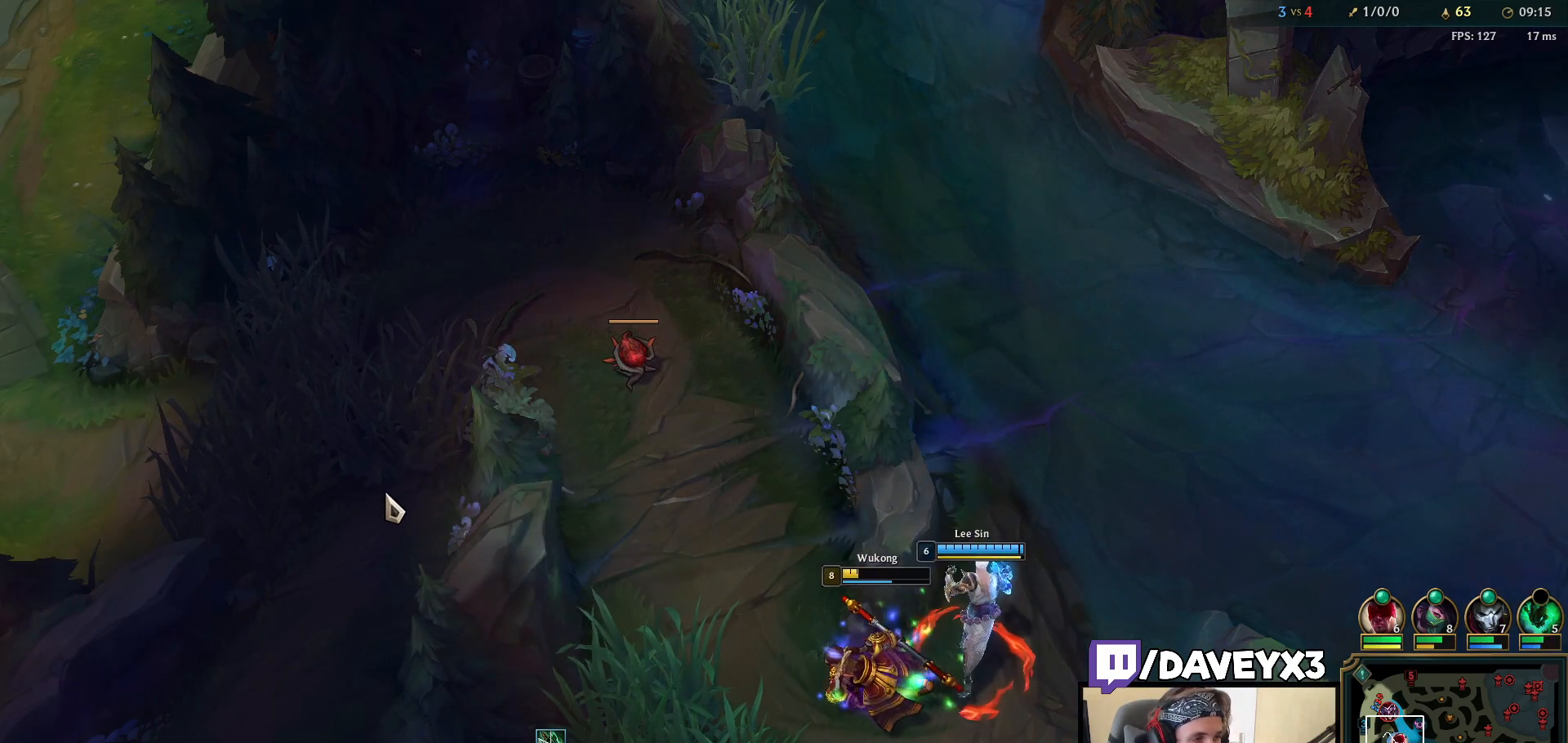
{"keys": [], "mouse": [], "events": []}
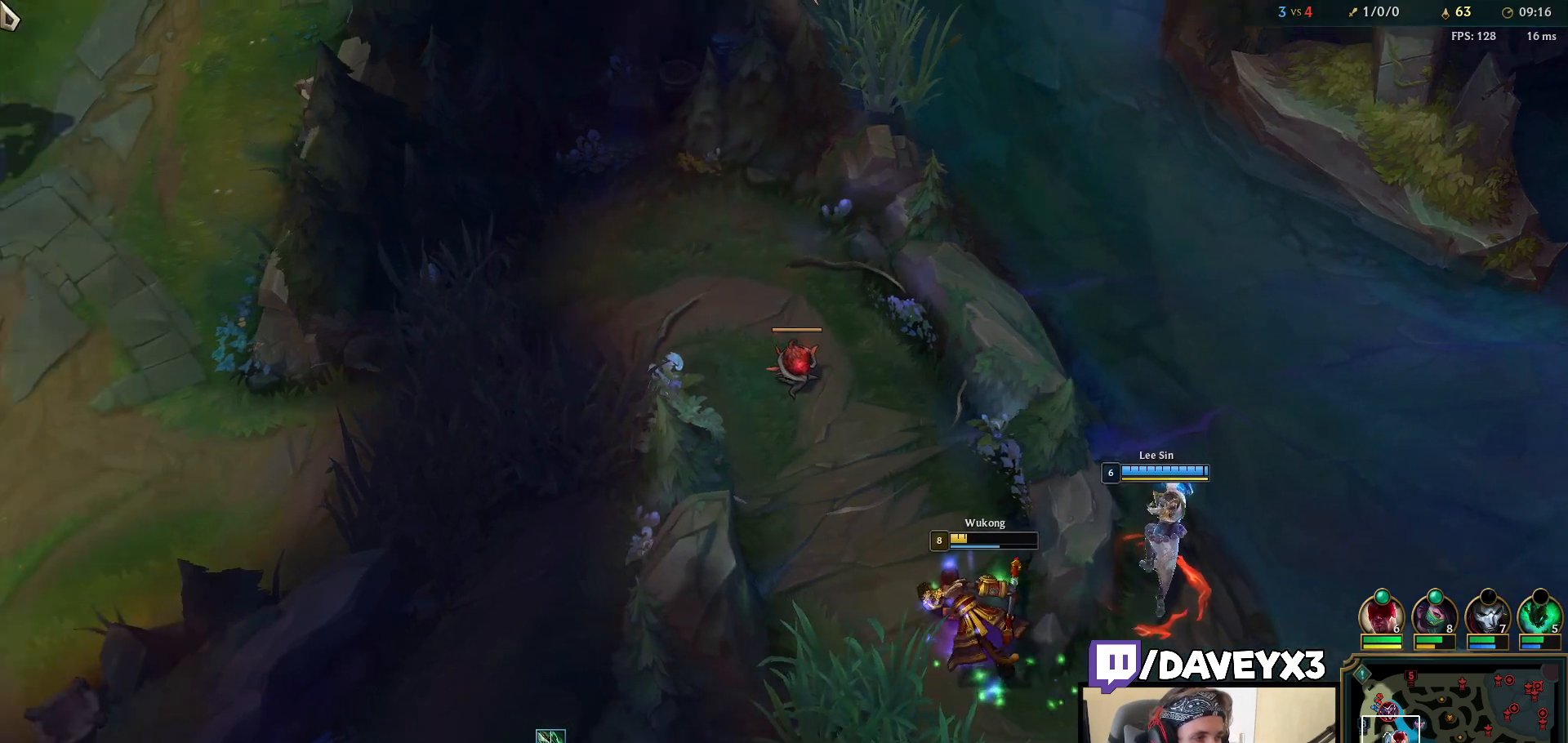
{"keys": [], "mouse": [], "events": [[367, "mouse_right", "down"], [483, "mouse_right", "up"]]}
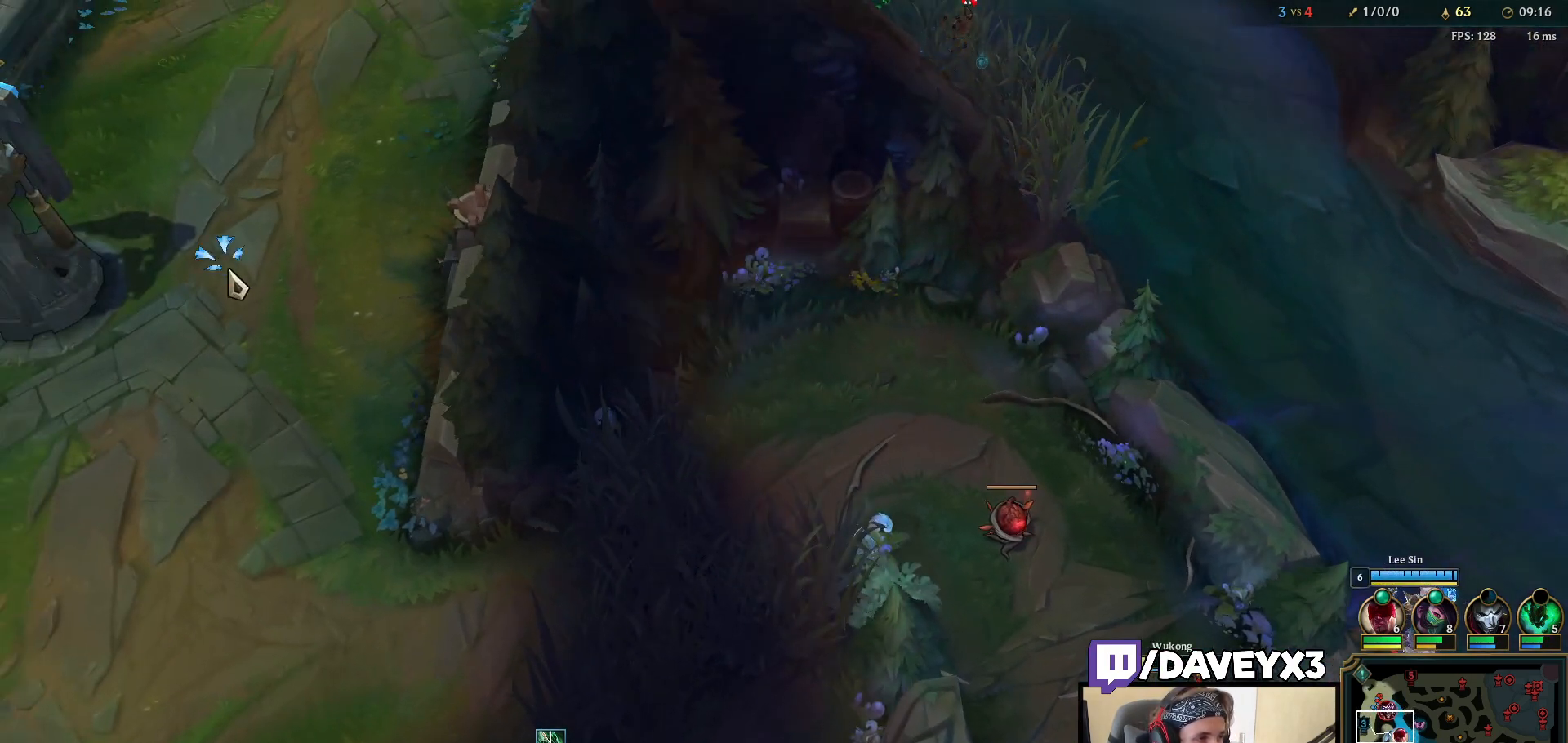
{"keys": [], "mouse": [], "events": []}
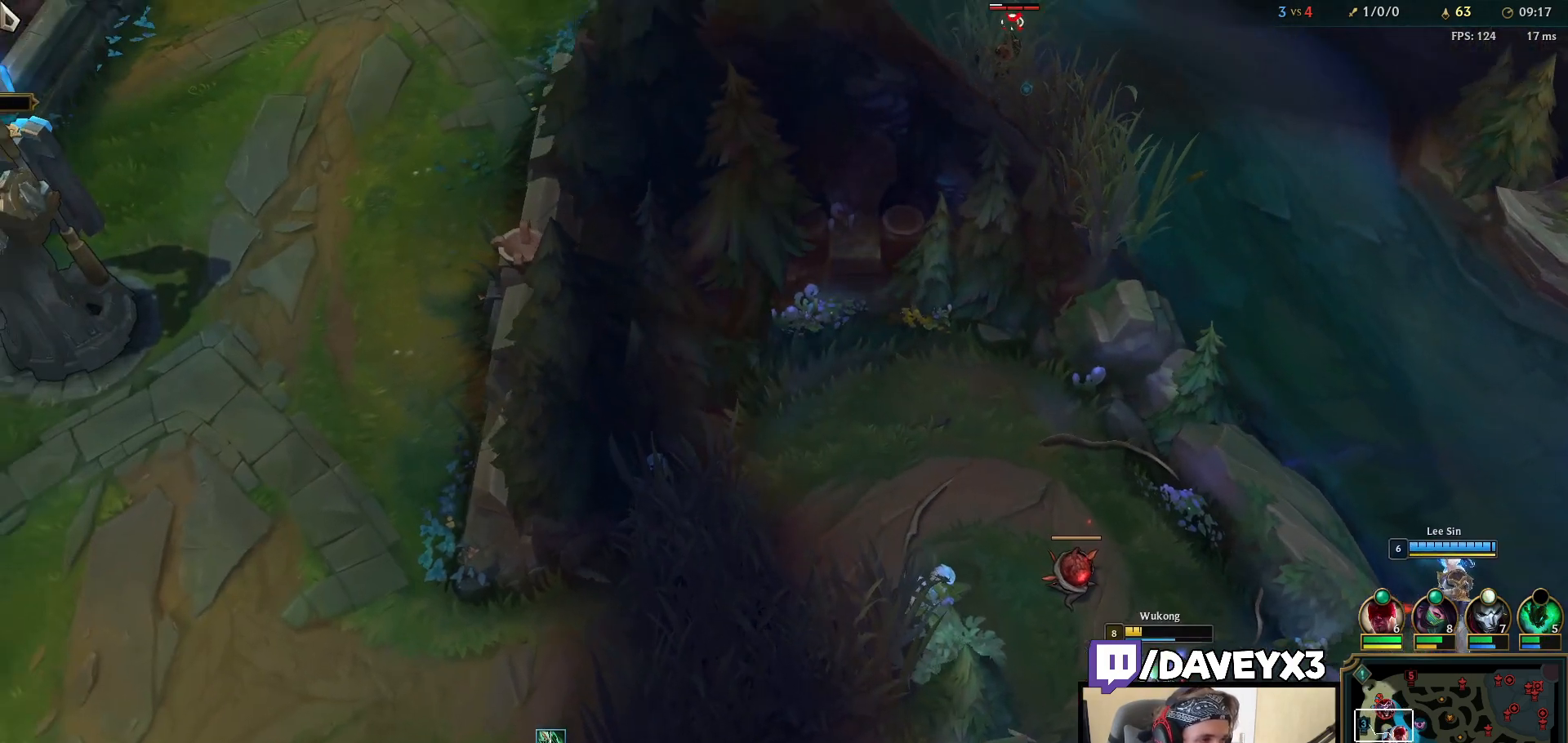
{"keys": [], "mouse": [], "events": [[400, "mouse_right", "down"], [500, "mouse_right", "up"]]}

==

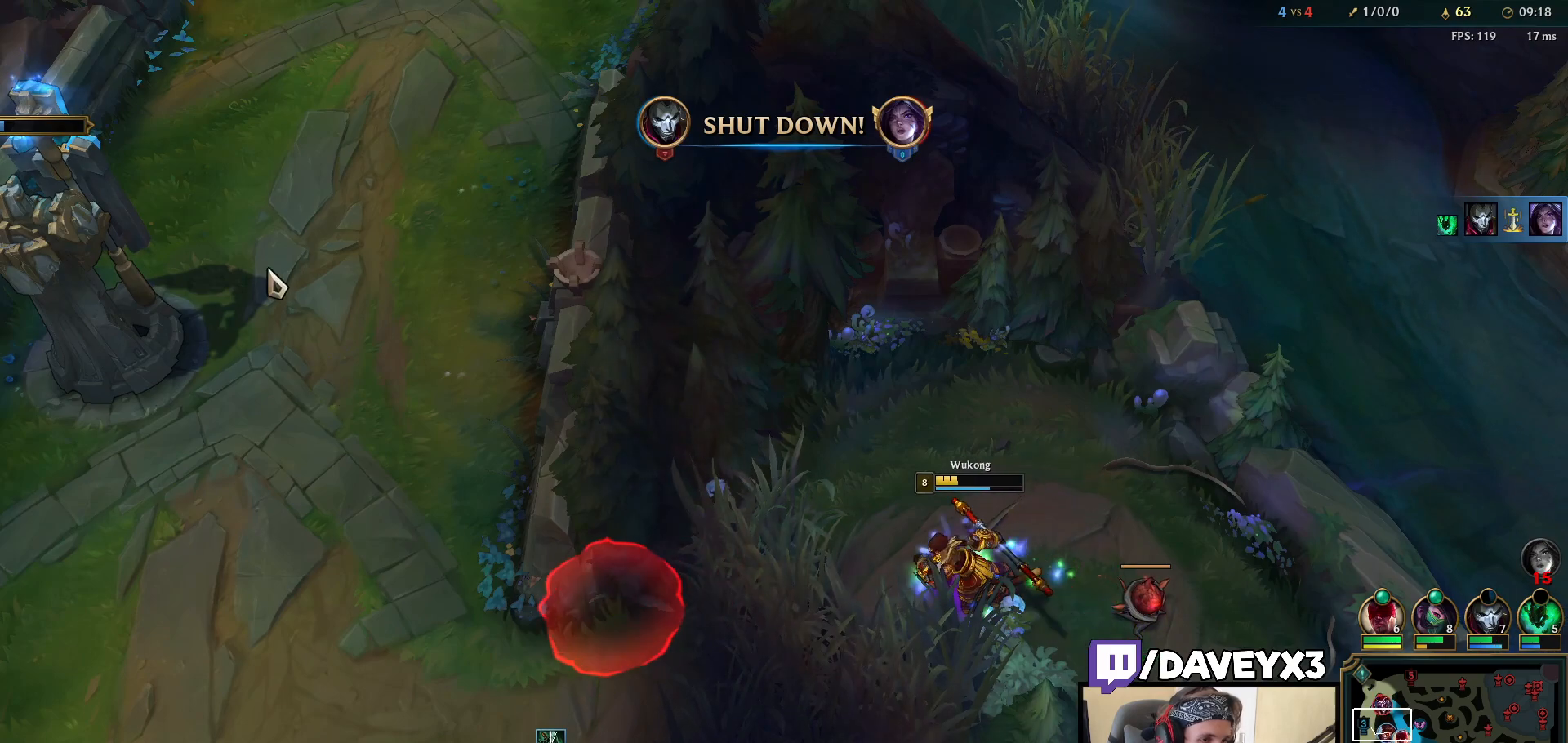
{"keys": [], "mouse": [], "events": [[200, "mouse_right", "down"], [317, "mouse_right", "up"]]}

What is required:
Collect every line from the records above that contains the word "down".

Output for this task:
{"keys": [], "mouse": [], "events": [[367, "mouse_right", "down"], [483, "mouse_right", "up"]]}
{"keys": [], "mouse": [], "events": [[400, "mouse_right", "down"], [500, "mouse_right", "up"]]}
{"keys": [], "mouse": [], "events": [[200, "mouse_right", "down"], [317, "mouse_right", "up"]]}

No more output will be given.